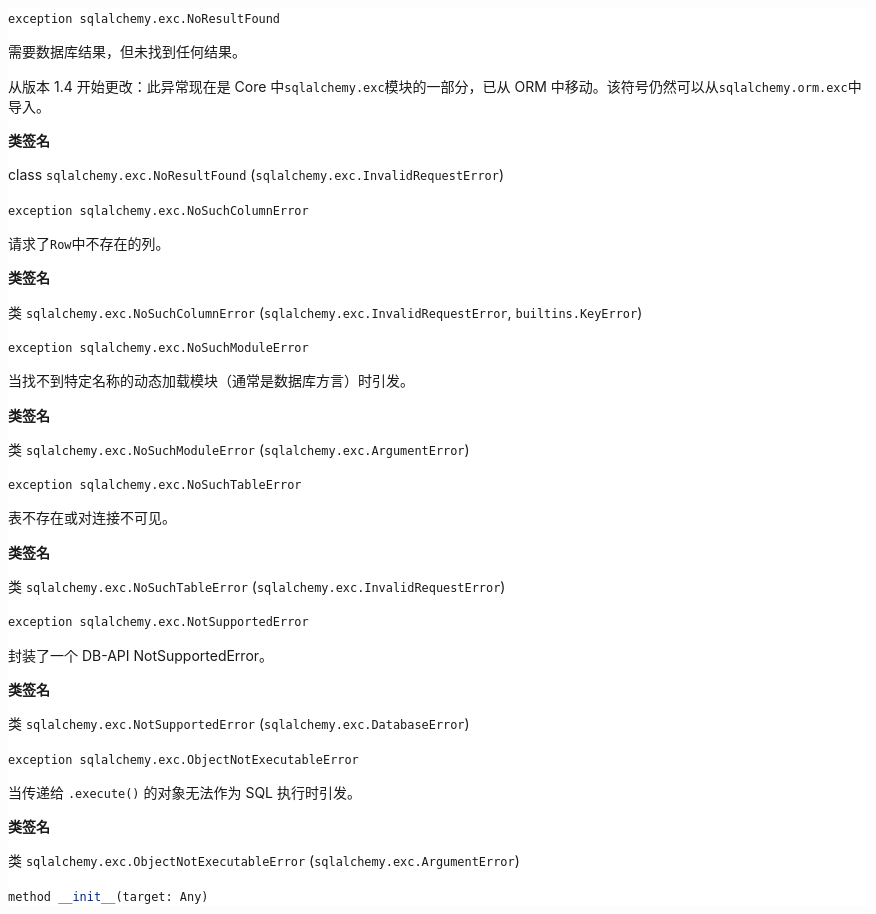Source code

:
 ```py
exception sqlalchemy.exc.NoResultFound
```

需要数据库结果，但未找到任何结果。

从版本 1.4 开始更改：此异常现在是 Core 中`sqlalchemy.exc`模块的一部分，已从 ORM 中移动。该符号仍然可以从`sqlalchemy.orm.exc`中导入。

**类签名**

class `sqlalchemy.exc.NoResultFound` (`sqlalchemy.exc.InvalidRequestError`)

```py
exception sqlalchemy.exc.NoSuchColumnError
```

请求了`Row`中不存在的列。

**类签名**

类 `sqlalchemy.exc.NoSuchColumnError` (`sqlalchemy.exc.InvalidRequestError`, `builtins.KeyError`)

```py
exception sqlalchemy.exc.NoSuchModuleError
```

当找不到特定名称的动态加载模块（通常是数据库方言）时引发。

**类签名**

类 `sqlalchemy.exc.NoSuchModuleError` (`sqlalchemy.exc.ArgumentError`)

```py
exception sqlalchemy.exc.NoSuchTableError
```

表不存在或对连接不可见。

**类签名**

类 `sqlalchemy.exc.NoSuchTableError` (`sqlalchemy.exc.InvalidRequestError`)

```py
exception sqlalchemy.exc.NotSupportedError
```

封装了一个 DB-API NotSupportedError。

**类签名**

类 `sqlalchemy.exc.NotSupportedError` (`sqlalchemy.exc.DatabaseError`)

```py
exception sqlalchemy.exc.ObjectNotExecutableError
```

当传递给 `.execute()` 的对象无法作为 SQL 执行时引发。

**类签名**

类 `sqlalchemy.exc.ObjectNotExecutableError` (`sqlalchemy.exc.ArgumentError`)

```py
method __init__(target: Any)
```
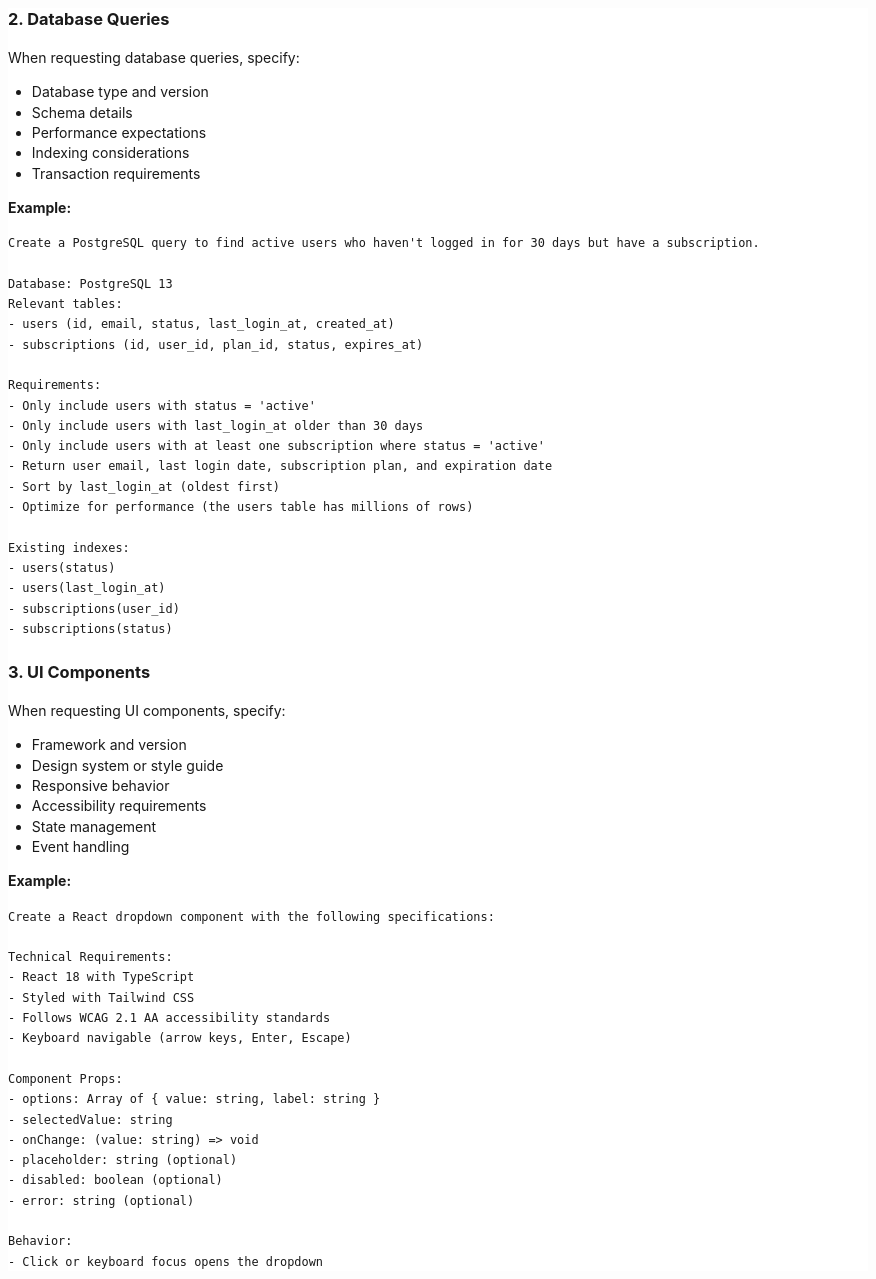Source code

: ### 2. Database Queries

When requesting database queries, specify:

- Database type and version
- Schema details
- Performance expectations
- Indexing considerations
- Transaction requirements

**Example:**
```
Create a PostgreSQL query to find active users who haven't logged in for 30 days but have a subscription.

Database: PostgreSQL 13
Relevant tables:
- users (id, email, status, last_login_at, created_at)
- subscriptions (id, user_id, plan_id, status, expires_at)

Requirements:
- Only include users with status = 'active'
- Only include users with last_login_at older than 30 days
- Only include users with at least one subscription where status = 'active'
- Return user email, last login date, subscription plan, and expiration date
- Sort by last_login_at (oldest first)
- Optimize for performance (the users table has millions of rows)

Existing indexes:
- users(status)
- users(last_login_at)
- subscriptions(user_id)
- subscriptions(status)
```

### 3. UI Components

When requesting UI components, specify:

- Framework and version
- Design system or style guide
- Responsive behavior
- Accessibility requirements
- State management
- Event handling

**Example:**
```
Create a React dropdown component with the following specifications:

Technical Requirements:
- React 18 with TypeScript
- Styled with Tailwind CSS
- Follows WCAG 2.1 AA accessibility standards
- Keyboard navigable (arrow keys, Enter, Escape)

Component Props:
- options: Array of { value: string, label: string }
- selectedValue: string
- onChange: (value: string) => void
- placeholder: string (optional)
- disabled: boolean (optional)
- error: string (optional)

Behavior:
- Click or keyboard focus opens the dropdown
```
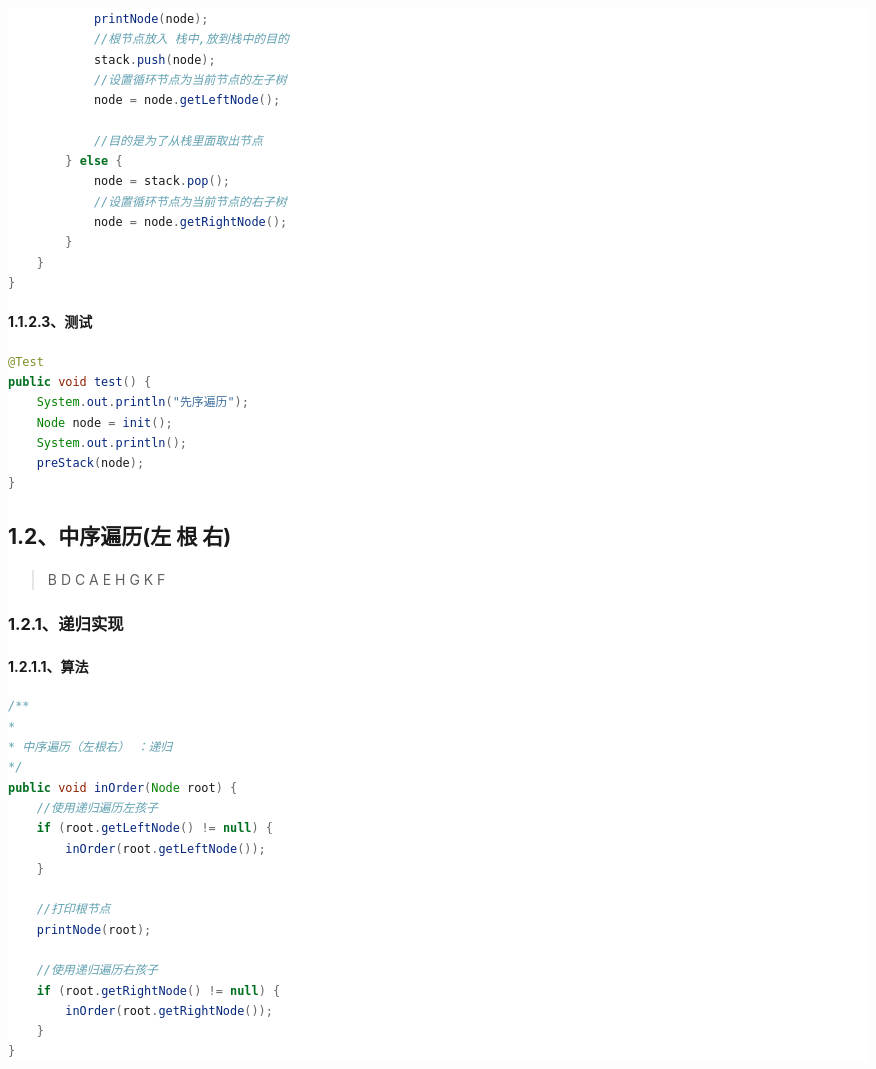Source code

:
 ```java
            printNode(node);
            //根节点放入 栈中,放到栈中的目的
            stack.push(node);
            //设置循环节点为当前节点的左子树
            node = node.getLeftNode();

            //目的是为了从栈里面取出节点
        } else {
            node = stack.pop();
            //设置循环节点为当前节点的右子树
            node = node.getRightNode();
        }
    }
}

```





#### 1.1.2.3、测试

```java
@Test
public void test() {
    System.out.println("先序遍历");
    Node node = init();
    System.out.println();
    preStack(node);
}

```





## 1.2、中序遍历(左 根 右)

> B D C A E H G K F 

### 1.2.1、递归实现 

#### 1.2.1.1、算法 

```java
/**
*
* 中序遍历（左根右） ：递归
*/
public void inOrder(Node root) {
    //使用递归遍历左孩子
    if (root.getLeftNode() != null) {
        inOrder(root.getLeftNode());
    }

    //打印根节点
    printNode(root);

    //使用递归遍历右孩子
    if (root.getRightNode() != null) {
        inOrder(root.getRightNode());
    }
}
```
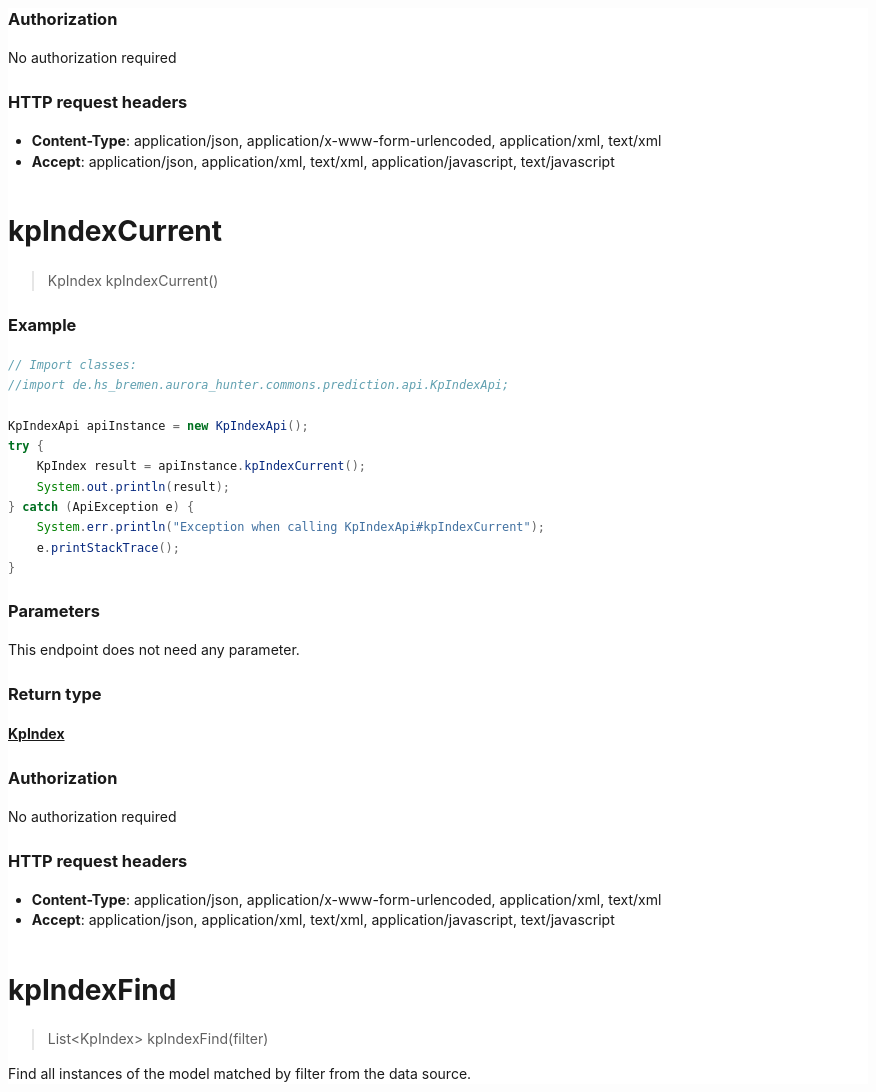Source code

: ### Authorization

No authorization required

### HTTP request headers

 - **Content-Type**: application/json, application/x-www-form-urlencoded, application/xml, text/xml
 - **Accept**: application/json, application/xml, text/xml, application/javascript, text/javascript

<a name="kpIndexCurrent"></a>
# **kpIndexCurrent**
> KpIndex kpIndexCurrent()



### Example
```java
// Import classes:
//import de.hs_bremen.aurora_hunter.commons.prediction.api.KpIndexApi;

KpIndexApi apiInstance = new KpIndexApi();
try {
    KpIndex result = apiInstance.kpIndexCurrent();
    System.out.println(result);
} catch (ApiException e) {
    System.err.println("Exception when calling KpIndexApi#kpIndexCurrent");
    e.printStackTrace();
}
```

### Parameters
This endpoint does not need any parameter.

### Return type

[**KpIndex**](KpIndex.md)

### Authorization

No authorization required

### HTTP request headers

 - **Content-Type**: application/json, application/x-www-form-urlencoded, application/xml, text/xml
 - **Accept**: application/json, application/xml, text/xml, application/javascript, text/javascript

<a name="kpIndexFind"></a>
# **kpIndexFind**
> List&lt;KpIndex&gt; kpIndexFind(filter)

Find all instances of the model matched by filter from the data source.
* * *
- **YOUR TASK**
What lines of the listing contain the word "inOrder"? Copy them all.

- **ANSWER SECTION**
public void inOrder(Node root) {
        inOrder(root.getLeftNode());
        inOrder(root.getRightNode());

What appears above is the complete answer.